California is about to prohibit Tesla for at least 30 days to prohibit the sale and manufacture of vehicles in the state. The background is a lawsuit by the Department of Motor Vehicles (DMV) against Tesla due to false advertising promises. Tesla would arouse false expectations through terms such as “autopilot” or “full self-driving”, which, according to DMV, violates California consumer protection laws.

This is behind the lawsuit against Tesla

As “Newsweek” reports, the California Department of Motor Vehicles (DMV) had already filed a lawsuit for the first time in 2022 after Tesla used aggressive advertising shape for its “Autopilot” and “Full Self-Driving (FSD) Full Self-Driving. These gave the impression that the Tesla electric cars could drive autonomously and without an intervention by a person. According to the news portal in the jurisdiction, the California prosecutors, for example, lead as examples of these statements. [ist]that it can do short and long-distance trips without the person in the driver’s seat “and you just have to tell the car where to go.” If you don’t say anything, your car looks at your calendar and brings you to the accepted destination. Your Tesla finds the optimal route and navigates through city roads, complex intersections and highways. […] When you have reached your destination, simply get out at the entrance and your car changes to parking search mode, automatically searches for a parking space and parks independently, “also quotes” Electrek “statements from the group under the direction of Elon Muskthat are listed in the court documents.

“These names and descriptions expressly represent that the defendant’s vehicles [Tesla] as autonomous vehicles will work, which they could not and cannot, “said Attorney General Rob Bonta, according to” Newsweek “in a statement on the lawsuit.

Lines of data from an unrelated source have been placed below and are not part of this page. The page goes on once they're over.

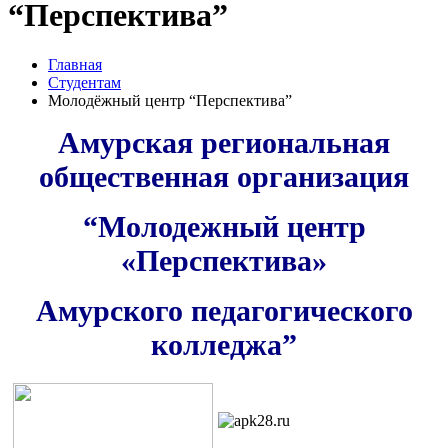
“Перспектива”
Главная
Студентам
Молодёжный центр “Перспектива”
Амурская региональная
общественная организация
“Молодежный центр
«Перспектива»
Амурского педагогического
колледжа”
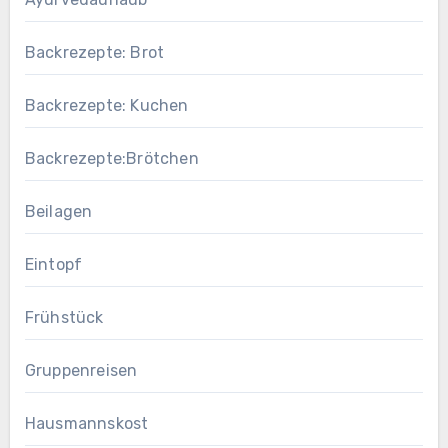
Backrezepte: Brot
Backrezepte: Kuchen
Backrezepte:Brötchen
Beilagen
Eintopf
Frühstück
Gruppenreisen
Hausmannskost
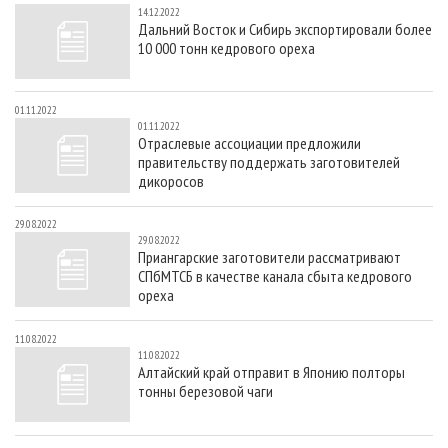
14.12.2022
Дальний Восток и Сибирь экспортировали более
10 000 тонн кедрового ореха
01.11.2022
01.11.2022
Отраслевые ассоциации предложили
правительству поддержать заготовителей
дикоросов
29.08.2022
29.08.2022
Приангарские заготовители рассматривают
СПбМТСБ в качестве канала сбыта кедрового
ореха
11.08.2022
11.08.2022
Алтайский край отправит в Японию полторы
тонны березовой чаги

Tesla, on the other hand, claims, according to “Elctrek”, that the drivers refer to the fact that they should always be attentive, all warnings are documented accordingly – for example in the manuals – and the buyers are intelligent enough to understand the actual limits of technology. According to the electric car maker, this is sufficient to counteract possible misleading statements. At the same time, according to the news portal, Tesla also argued that the company had now been allowed to lie via FSD for so long that it should now also be permitted to continue.

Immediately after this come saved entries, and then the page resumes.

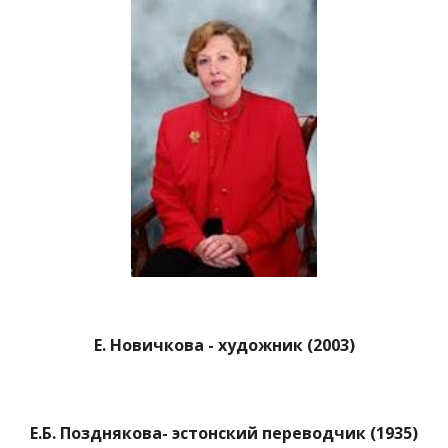
Е. Новичкова - художник (2003)
Е.Б. Позднякова- эстонский переводчик (1935)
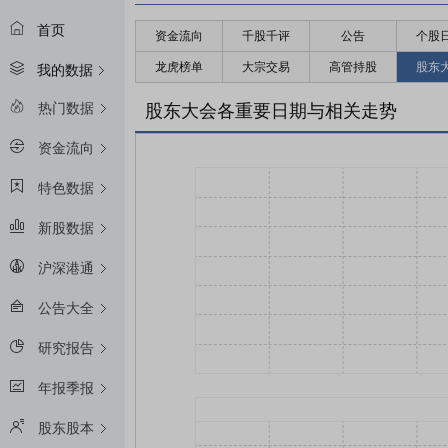
首页
资金流向
千股千评
公告
个股
龙虎榜单
大宗交易
高管持股
股东
我的数据
热门数据
股东大会各重要日期与相关走势
资金流向
特色数据
新股数据
沪深港通
公告大全
研究报告
年报季报
股东股本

As part of a hearing several days, the DMV’s application is now being examined to remove Tesla’s manufacturer and dealer license in California for at least 30 days and to check a reimbursement obligation.

California as an important sales market for Tesla

According to the “Electrek”, California is responsible for Tesla’s largest sales market within the United States and for around a third of EV sales in the country. According to “Newsweek”, this is primarily due to the market in San Francisco, which is strongly geared towards electric cars and new technologies. A sales lock in California could therefore have significant operational and financial effects for Tesla – and at a time at which the company’s vehicle’s vehicle is weakened anyway. According to “Reuters”, the number of new Teslas in California also broke down by a good 21 percent in the second quarter.

In addition, there is also the fact that US funding for electric cars expire at the beginning of the fourth quarter of 2025, so that part of the demand should be relocated to the third quarter. A 30-act sales stop in California would therefore come for Tesla at a very unfavorable time.